### Material:

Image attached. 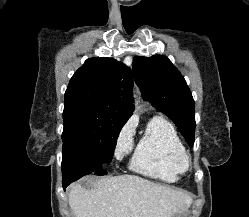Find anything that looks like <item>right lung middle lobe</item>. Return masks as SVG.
<instances>
[{"instance_id":"obj_1","label":"right lung middle lobe","mask_w":249,"mask_h":217,"mask_svg":"<svg viewBox=\"0 0 249 217\" xmlns=\"http://www.w3.org/2000/svg\"><path fill=\"white\" fill-rule=\"evenodd\" d=\"M63 150L87 155L98 166L110 163L126 117L84 101H65Z\"/></svg>"}]
</instances>
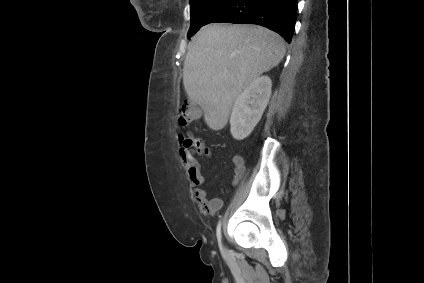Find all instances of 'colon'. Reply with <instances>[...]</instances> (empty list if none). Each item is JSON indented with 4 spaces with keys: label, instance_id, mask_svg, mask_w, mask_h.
I'll return each instance as SVG.
<instances>
[{
    "label": "colon",
    "instance_id": "5ec220e1",
    "mask_svg": "<svg viewBox=\"0 0 424 283\" xmlns=\"http://www.w3.org/2000/svg\"><path fill=\"white\" fill-rule=\"evenodd\" d=\"M198 109L192 102H186L184 103L180 110H179V116H178V126L185 127L189 125L191 122H193L197 116H198ZM189 143H191V140H188ZM195 146L198 148V150L203 151L205 153L208 152V149L204 148L201 143L195 141Z\"/></svg>",
    "mask_w": 424,
    "mask_h": 283
}]
</instances>
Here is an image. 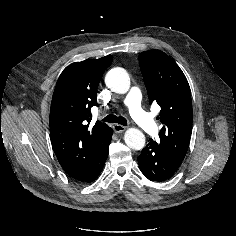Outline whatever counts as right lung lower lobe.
<instances>
[{
  "mask_svg": "<svg viewBox=\"0 0 236 236\" xmlns=\"http://www.w3.org/2000/svg\"><path fill=\"white\" fill-rule=\"evenodd\" d=\"M112 134H113V130L111 129L108 135V139H107V143H106V147L104 151L95 159V161L90 165V167L82 175L74 179H76L79 182L90 183L98 177V175L102 171V168L108 156V149H109L110 141L112 139Z\"/></svg>",
  "mask_w": 236,
  "mask_h": 236,
  "instance_id": "98d812e1",
  "label": "right lung lower lobe"
}]
</instances>
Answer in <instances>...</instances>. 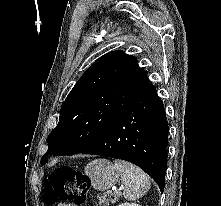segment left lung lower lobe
I'll return each instance as SVG.
<instances>
[{"mask_svg": "<svg viewBox=\"0 0 221 206\" xmlns=\"http://www.w3.org/2000/svg\"><path fill=\"white\" fill-rule=\"evenodd\" d=\"M168 122L152 85L138 96L91 144L78 153L129 161L164 190Z\"/></svg>", "mask_w": 221, "mask_h": 206, "instance_id": "1", "label": "left lung lower lobe"}]
</instances>
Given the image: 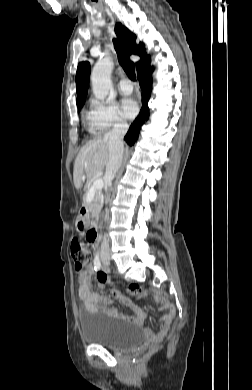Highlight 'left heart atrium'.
I'll return each mask as SVG.
<instances>
[{"label": "left heart atrium", "mask_w": 252, "mask_h": 390, "mask_svg": "<svg viewBox=\"0 0 252 390\" xmlns=\"http://www.w3.org/2000/svg\"><path fill=\"white\" fill-rule=\"evenodd\" d=\"M121 108H122L123 114L128 118H133L138 112L137 103L130 98H125L122 100Z\"/></svg>", "instance_id": "left-heart-atrium-1"}]
</instances>
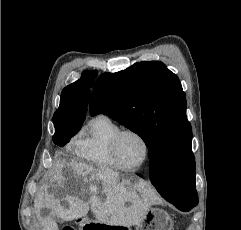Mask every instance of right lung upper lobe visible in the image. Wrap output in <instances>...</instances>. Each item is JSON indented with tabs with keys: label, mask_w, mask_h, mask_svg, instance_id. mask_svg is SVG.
Masks as SVG:
<instances>
[{
	"label": "right lung upper lobe",
	"mask_w": 241,
	"mask_h": 230,
	"mask_svg": "<svg viewBox=\"0 0 241 230\" xmlns=\"http://www.w3.org/2000/svg\"><path fill=\"white\" fill-rule=\"evenodd\" d=\"M97 74L96 70H86L79 80L63 89L60 106L53 116L54 123L83 124L86 118L90 88L93 86Z\"/></svg>",
	"instance_id": "cb5924a9"
}]
</instances>
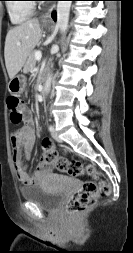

### The exercise:
Change "JSON" to "YAML" in the rows starting at the line with "Find all instances" and ending at the line with "109L192 102H186L184 103L180", and leave everything else as it is. Give back only those lines, without the pictures.

### Task output:
Find all instances of 'colon'. Reply with <instances>[...]</instances> (empty list if none). Each item is YAML indented with 4 spaces with keys: label, instance_id, mask_svg, mask_w, mask_h.
I'll return each instance as SVG.
<instances>
[{
    "label": "colon",
    "instance_id": "5ec220e1",
    "mask_svg": "<svg viewBox=\"0 0 424 283\" xmlns=\"http://www.w3.org/2000/svg\"><path fill=\"white\" fill-rule=\"evenodd\" d=\"M198 109L192 102H186L184 103L180 110H179V116H178V126L185 127L189 125L191 122H193L197 116H198ZM189 143H191V140H188ZM195 146L198 148V150L203 151L205 153L208 152V149L204 148L201 143L195 141Z\"/></svg>",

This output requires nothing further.